Pertumbuhan penerimaan pajak juga terjadi pada jasa profesional yang tumbuh 29 persen, administrasi pemerintahan tumbuh 7persen, dan transportasi pergudangan yang tumbuh 5 persen.
"Di bali kami perlu mencari peluang lain dan mudah-mudahan tahun ini selain pariwisata muali bergerak lagi kita harapkan potensi lain, ada beberapa lapangan usaha yang berpotensi mulai dari perikanan, industri kreatif, yang kemungkinan akan menjadi pengerak ekonomi baru di Bali dan menambah pertumbuhan pajak," sebutnya.

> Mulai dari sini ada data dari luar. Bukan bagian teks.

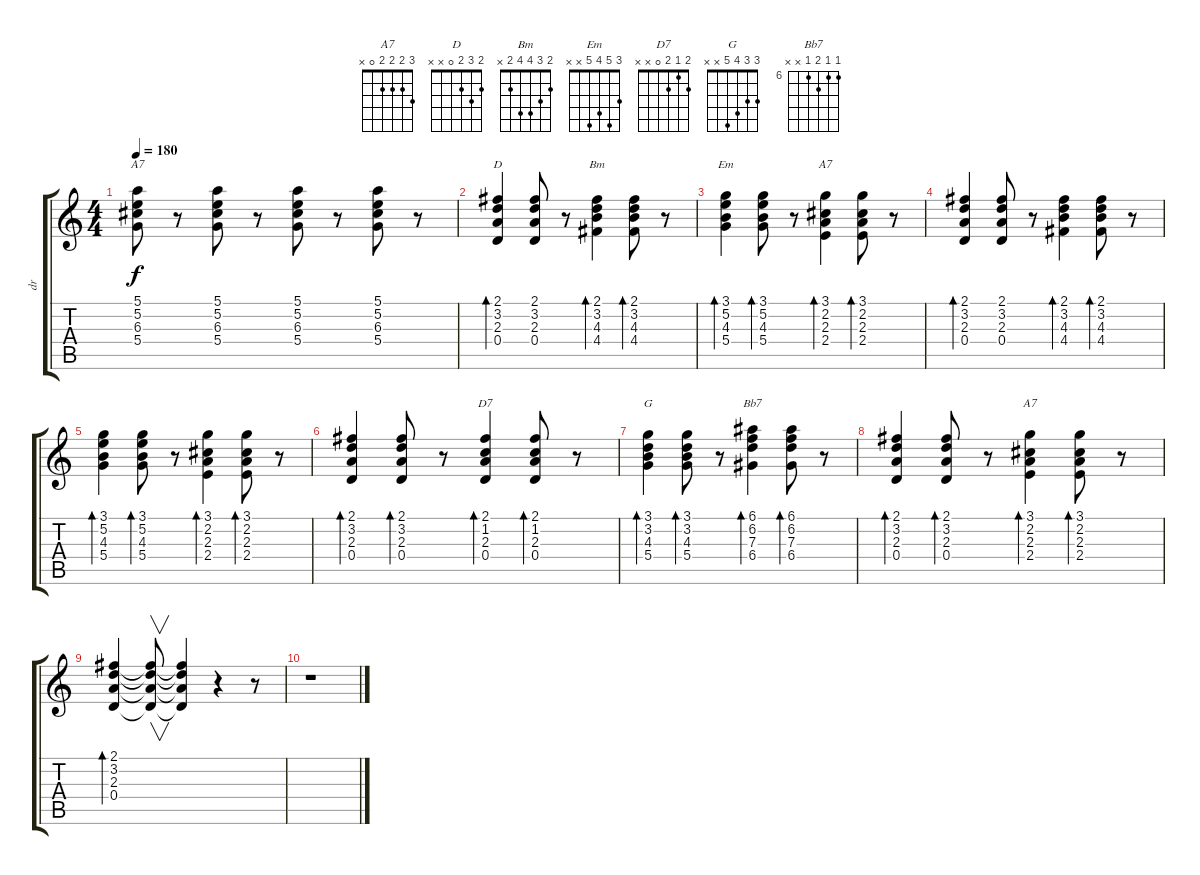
\track ("dr" "dr") {instrument acousticguitarnylon}
\staff {score tabs}
\tuning (E4 B3 G3 D3 A2 E2) {hide}
\chord ("A7" 5 5 6 5 x x) {firstfret 5}
\chord ("D" 2 3 2 0 x x)
\chord ("Bm" 2 3 4 4 2 x)
\chord ("Em" 3 5 4 5 x x)
\chord ("A7" 3 2 2 2 x x)
\chord ("D7" 2 1 2 0 x x)
\chord ("G" 3 3 4 5 x x)
\chord ("Bb7" 6 6 7 6 x x) {firstfret 6}
\chord ("A7" 3 2 2 2 0 x)
\ts (4 4)
\tempo 180
\clef g2
\ks c
(5.1 5.2 6.3 5.4).8{ch "A7" dy f} r.8 (5.1 5.2 6.3 5.4).8 r.8 (5.1 5.2 6.3 5.4).8 r.8 (5.1 5.2 6.3 5.4).8 r.8 |
(2.1 3.2 2.3 0.4).4{bd 30 ch "D"} (2.1 3.2 2.3 0.4).8 r.8 (2.1 3.2 4.3 4.4).4{bd 30 ch "Bm"} (2.1 3.2 4.3 4.4).8{bd 30} r.8 |
(3.1 5.2 4.3 5.4).4{bd 30 ch "Em"} (3.1 5.2 4.3 5.4).8{bd 30} r.8 (3.1 2.2 2.3 2.4).4{bd 30 ch "A7"} (3.1 2.2 2.3 2.4).8{bd 30} r.8 |
(2.1 3.2 2.3 0.4).4{bd 30} (2.1 3.2 2.3 0.4).8 r.8 (2.1 3.2 4.3 4.4).4{bd 30} (2.1 3.2 4.3 4.4).8{bd 30} r.8 |
(3.1 5.2 4.3 5.4).4{bd 30} (3.1 5.2 4.3 5.4).8{bd 30} r.8 (3.1 2.2 2.3 2.4).4{bd 30} (3.1 2.2 2.3 2.4).8{bd 30} r.8 |
(2.1 3.2 2.3 0.4).4{bd 30} (2.1 3.2 2.3 0.4).8{bd 30} r.8 (2.1 1.2 2.3 0.4).4{bd 30 ch "D7"} (2.1 1.2 2.3 0.4).8{bd 30} r.8 |
(3.1 3.2 4.3 5.4).4{bd 30 ch "G"} (3.1 3.2 4.3 5.4).8{bd 30} r.8 (6.1 6.2 7.3 6.4).4{bd 30 ch "Bb7"} (6.1 6.2 7.3 6.4).8{bd 30} r.8 |
(2.1 3.2 2.3 0.4).4{bd 60} (2.1 3.2 2.3 0.4).8{bd 60} r.8 (3.1 2.2 2.3 2.4).4{bd 30 ch "A7"} (3.1 2.2 2.3 2.4).8{bd 30} r.8 |
(2.1 3.2 2.3 0.4).4{bd 30} (2.1{t} 3.2{t} 2.3{t} 0.4{t}).8{v} (2.1{t} 3.2{t} 2.3{t} 0.4{t}).4 r.4 r.8 |
r.1
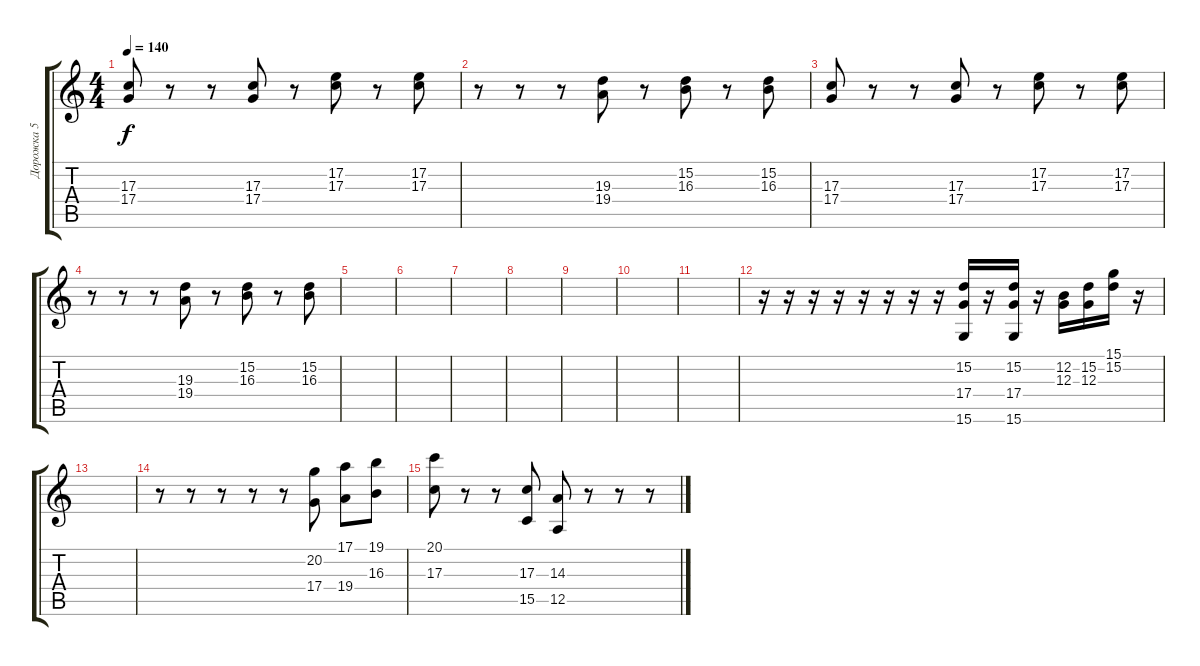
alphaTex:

\track ("Дорожка 5" "Дорожка 5") {instrument pizzicatostrings}
\staff {score tabs}
\tuning (E4 B3 G3 D3 A2 E2) {hide}
\ts (4 4)
\tempo 140
\clef g2
\ks c
(17.3 17.4).8{dy f} r.8 r.8 (17.3 17.4).8 r.8 (17.2 17.3).8 r.8 (17.2 17.3).8 |
r.8 r.8 r.8 (19.3 19.4).8 r.8 (15.2 16.3).8 r.8 (15.2 16.3).8 |
(17.3 17.4).8 r.8 r.8 (17.3 17.4).8 r.8 (17.2 17.3).8 r.8 (17.2 17.3).8 |
r.8 r.8 r.8 (19.3 19.4).8 r.8 (15.2 16.3).8 r.8 (15.2 16.3).8 |
|
|
|
|
|
|
|
r.16 r.16 r.16 r.16 r.16 r.16 r.16 r.16 (15.2 17.4 15.6).16 r.16 (15.2 17.4 15.6).16 r.16 (12.2 12.3).16 (15.2 12.3).16 (15.1 15.2).16 r.16 |
|
r.8 r.8 r.8 r.8 r.8 (20.2 17.4).8 (17.1 19.4).8 (19.1 16.3).8 |
(20.1 17.3).8 r.8 r.8 (17.3 15.5).8 (14.3 12.5).8 r.8 r.8 r.8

Tidak hanya pajak yang mengalami kontraksi, penerimaan negara bukan pajak juga mengalami hal serupa.
Total Penerimaan Bea dan Cukai di Provinsi Bali pada kuartal III/2021mengalami penurunan sebesar minus 15,67 persen yoy menjadi Rp464,15 miliar. Penurunan terjadi pada bea masuk yang terkontraksi minus 43,34 persen yoy dan cukai yang terkontraksi minus 11,65 persen yoy.
Kepala Kantor Wilayah Bea Cukai Bali, NTB, dan NTT, Susila Brata mengatakan penurunan cukai erat kaitannya dengan pandemi Covid-19 yang memukul industri pariwisata. Bali selama ini menjadi primadona untuk penerimaan cukai karena tingginya konsumsi minuman mengandung etil alkohol (MMEA) yang sejalan dengan berkembangnya pariwisata.
Sementara itu, penurunan bea masuk terjadi karena tidak adanya penerbangan langsung menuju Bali yang terjadi sejak pandemi Covid-19 merambah Indonesia.
Meskipun demikian, pembukaan border internasional Bali per 14 Oktober 2021 menjadi peluang baru bagi penerimaan bea masuk. Walaupun hingga saat ini belum ada kunjungan wisatawan, tetapi penerbangan langsung yang mengangkut kargo mulai mendarat di Bali sehingga menjadi peluang pertumbuhan di penerimaan bea masuk.
Dalam kondisi normal, target penerimaan bea masuk adalah senilai Rp150 miliar, tetapi di tahun ini targetnya hanya Rp45 miliar.
"Ini tinggal dua bulan, tetapi kita harus optimistis akan ada tambahan penerimaan bea masuk meskipun tidak signifikan, setidaknya di 2019 ada 100 penerbangan langsung pulang pergi ke Bali dengan total penerimaan bea masuk Rp150 miliar sedangkan tahun ini prognosa kita RP45 miliar, masih jauh tetapi kita berharap akan mendekati kondisi normal," sebutnya.